With my anxiety over the EU referendum reaching fever pitch, what I really needed to do on the eve of polling day was get an early night. What I did instead was go to the best small venue in Britain (as voted by the NME), have a skin full of Sussex Seacider and listen to rousing anthemic music that celebrates the heritage and diversity of our island life.

The mighty British Sea Power rolled into the excellent Tunbridge Wells Forum last night as part of a series of dates to road test new material. Despite seeing the band many times in recent years, I did not see them at all last year - and how I have missed them. Opening with the title track from 2013’s Machineries of Joy album, they immediately had the sold out crowd on their side. With all six band members on the tiny stage, there was no room for bears or robots but there was still some space for their customary foliage.

Seven or eight new tracks were aired and, although Yan did not introduce them, we had been promised numbers with working titles typical of the band, such as Electrical Kittens, Telstar II, Tropical Banana and Kugelschreiber Hotdog; that eclecticism was also reflected in the more electronic elements of the songs. It was not all new material, though: in a two-hour set there was plenty of room for BSP favourites.

Remember Me, voted one of the top ten songs of the 21st century by 6 Music listeners, was greeted rapturously by the audience and, when Hamilton took over vocal duties from his brother, we got rousing versions of No Lucifer and Carrion. By this time things were starting to get hot and sweaty - there was moshing, stage front - as the band ramped up the tempo. Old live favourite, The Spirit of St. Louis, even led to accusations from keyboardist Phil Sumner that Noble was rocking out like Guns ‘N’ Roses.

The song I desperately wanted to hear was Waving Flags and, of course, British Sea Power did not disappoint. This inspiring hymn to tolerance – “welcome in/from across the Vistula/ you've come so very far” - with its open-minded attitude, had the audience bellowing along with arms aloft. At this momentous, and somewhat poisonous, point in our history it was life-affirming to hear European immigration validated rather than demonised.
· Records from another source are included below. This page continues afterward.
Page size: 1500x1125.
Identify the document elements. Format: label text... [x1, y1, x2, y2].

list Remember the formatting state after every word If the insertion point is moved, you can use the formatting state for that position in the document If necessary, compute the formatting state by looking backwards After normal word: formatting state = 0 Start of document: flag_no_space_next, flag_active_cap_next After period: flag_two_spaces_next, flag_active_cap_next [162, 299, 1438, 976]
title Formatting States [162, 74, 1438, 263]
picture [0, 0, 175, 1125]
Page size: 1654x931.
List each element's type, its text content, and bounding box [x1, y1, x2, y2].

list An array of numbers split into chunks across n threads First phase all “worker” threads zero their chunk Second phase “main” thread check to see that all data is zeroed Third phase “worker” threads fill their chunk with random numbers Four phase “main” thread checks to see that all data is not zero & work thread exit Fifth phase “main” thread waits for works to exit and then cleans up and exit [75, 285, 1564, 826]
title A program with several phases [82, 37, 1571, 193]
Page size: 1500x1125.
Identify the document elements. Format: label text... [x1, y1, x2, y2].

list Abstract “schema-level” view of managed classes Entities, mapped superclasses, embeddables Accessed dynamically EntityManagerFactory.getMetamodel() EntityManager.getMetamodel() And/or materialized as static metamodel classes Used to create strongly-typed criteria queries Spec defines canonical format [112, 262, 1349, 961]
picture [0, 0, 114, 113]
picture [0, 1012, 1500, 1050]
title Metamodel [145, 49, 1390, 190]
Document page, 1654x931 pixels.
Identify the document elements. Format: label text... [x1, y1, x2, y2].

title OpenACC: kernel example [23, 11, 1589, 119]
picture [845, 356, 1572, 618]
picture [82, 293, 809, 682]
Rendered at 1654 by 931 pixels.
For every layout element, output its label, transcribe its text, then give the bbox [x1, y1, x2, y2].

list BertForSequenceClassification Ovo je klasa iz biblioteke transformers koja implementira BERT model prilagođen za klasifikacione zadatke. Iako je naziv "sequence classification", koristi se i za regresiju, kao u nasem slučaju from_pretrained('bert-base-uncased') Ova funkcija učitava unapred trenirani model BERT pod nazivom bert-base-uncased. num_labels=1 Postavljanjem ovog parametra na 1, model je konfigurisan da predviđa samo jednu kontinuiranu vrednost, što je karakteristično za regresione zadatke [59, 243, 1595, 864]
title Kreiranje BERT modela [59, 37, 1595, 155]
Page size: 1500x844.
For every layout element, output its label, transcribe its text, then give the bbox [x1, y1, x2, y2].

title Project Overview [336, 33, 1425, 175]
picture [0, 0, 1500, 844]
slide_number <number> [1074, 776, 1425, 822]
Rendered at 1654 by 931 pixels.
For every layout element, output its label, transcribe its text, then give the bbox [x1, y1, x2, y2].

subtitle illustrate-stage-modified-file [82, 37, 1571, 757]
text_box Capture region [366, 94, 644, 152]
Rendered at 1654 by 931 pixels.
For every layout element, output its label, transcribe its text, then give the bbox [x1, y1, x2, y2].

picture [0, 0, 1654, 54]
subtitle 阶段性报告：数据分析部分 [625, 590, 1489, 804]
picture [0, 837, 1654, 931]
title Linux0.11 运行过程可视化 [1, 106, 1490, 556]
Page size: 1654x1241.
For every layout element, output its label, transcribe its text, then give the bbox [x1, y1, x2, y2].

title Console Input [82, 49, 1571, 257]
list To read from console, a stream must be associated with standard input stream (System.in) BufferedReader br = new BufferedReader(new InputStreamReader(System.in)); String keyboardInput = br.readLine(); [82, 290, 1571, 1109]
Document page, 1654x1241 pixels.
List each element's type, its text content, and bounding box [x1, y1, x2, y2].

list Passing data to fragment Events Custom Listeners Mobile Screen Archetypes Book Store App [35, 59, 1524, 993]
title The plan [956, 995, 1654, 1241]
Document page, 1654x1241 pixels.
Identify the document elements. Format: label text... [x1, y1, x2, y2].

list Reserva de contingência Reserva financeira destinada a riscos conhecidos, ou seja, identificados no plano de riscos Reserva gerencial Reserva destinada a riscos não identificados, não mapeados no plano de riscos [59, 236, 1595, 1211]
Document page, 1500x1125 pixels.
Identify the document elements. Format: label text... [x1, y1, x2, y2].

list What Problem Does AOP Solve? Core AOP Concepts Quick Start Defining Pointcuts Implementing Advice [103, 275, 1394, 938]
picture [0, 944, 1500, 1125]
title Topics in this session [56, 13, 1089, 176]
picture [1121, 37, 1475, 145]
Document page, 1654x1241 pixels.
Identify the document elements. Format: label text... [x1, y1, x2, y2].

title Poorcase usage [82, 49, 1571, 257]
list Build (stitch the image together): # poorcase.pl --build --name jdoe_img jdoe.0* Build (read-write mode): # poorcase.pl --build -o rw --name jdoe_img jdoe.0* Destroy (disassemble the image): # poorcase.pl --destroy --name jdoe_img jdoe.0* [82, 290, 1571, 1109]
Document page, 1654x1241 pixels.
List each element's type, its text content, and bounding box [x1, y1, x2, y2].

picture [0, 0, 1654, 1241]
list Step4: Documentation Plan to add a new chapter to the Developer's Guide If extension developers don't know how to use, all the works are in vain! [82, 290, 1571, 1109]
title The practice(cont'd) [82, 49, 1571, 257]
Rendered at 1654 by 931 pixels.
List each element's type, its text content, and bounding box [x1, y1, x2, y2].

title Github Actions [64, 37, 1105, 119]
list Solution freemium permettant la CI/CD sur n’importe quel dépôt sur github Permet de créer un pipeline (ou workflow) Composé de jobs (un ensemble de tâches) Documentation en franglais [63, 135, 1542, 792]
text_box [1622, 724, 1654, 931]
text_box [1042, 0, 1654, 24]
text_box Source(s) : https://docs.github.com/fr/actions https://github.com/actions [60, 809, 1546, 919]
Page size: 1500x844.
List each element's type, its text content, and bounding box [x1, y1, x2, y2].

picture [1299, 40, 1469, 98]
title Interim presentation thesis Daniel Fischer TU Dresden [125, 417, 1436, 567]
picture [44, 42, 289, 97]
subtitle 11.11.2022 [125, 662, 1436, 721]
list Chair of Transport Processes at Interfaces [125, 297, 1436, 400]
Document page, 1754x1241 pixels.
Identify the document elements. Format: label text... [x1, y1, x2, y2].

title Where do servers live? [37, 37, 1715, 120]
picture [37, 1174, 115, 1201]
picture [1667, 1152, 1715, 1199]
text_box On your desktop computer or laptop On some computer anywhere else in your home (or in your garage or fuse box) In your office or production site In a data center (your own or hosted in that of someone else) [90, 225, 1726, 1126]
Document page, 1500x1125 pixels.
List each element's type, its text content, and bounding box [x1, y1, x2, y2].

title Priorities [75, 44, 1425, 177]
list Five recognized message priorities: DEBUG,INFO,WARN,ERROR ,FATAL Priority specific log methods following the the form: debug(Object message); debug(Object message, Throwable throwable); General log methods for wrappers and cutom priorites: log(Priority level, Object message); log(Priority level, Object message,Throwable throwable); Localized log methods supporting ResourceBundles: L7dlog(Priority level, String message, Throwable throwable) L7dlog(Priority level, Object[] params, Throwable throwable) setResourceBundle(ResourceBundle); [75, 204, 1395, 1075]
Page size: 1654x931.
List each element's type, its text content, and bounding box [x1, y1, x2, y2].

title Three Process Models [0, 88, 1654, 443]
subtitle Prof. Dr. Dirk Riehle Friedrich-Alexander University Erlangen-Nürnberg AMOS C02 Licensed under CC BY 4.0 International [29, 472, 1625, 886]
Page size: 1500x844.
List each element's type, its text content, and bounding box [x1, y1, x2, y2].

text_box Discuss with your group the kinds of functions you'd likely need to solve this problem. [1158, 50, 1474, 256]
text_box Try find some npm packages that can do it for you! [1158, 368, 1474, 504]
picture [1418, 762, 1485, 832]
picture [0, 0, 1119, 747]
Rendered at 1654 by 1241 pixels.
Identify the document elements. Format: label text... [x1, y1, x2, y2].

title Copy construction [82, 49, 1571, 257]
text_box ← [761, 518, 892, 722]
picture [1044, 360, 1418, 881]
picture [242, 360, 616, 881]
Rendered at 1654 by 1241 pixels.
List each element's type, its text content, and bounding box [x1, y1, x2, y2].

Earlier in the evening, support was provided by ex-Hefner frontman Darren Hayman as part of his audio-visual project, Thankful Villages. Thankful, or blessed, villages are places where every soldier returned alive from World War I. There are 54 in England and Wales and he is visiting each one to make a piece of music and a short film. With just a guitar and some spoken audio for accompaniment, he played a short set of poignant and tender melodies celebrating rural life.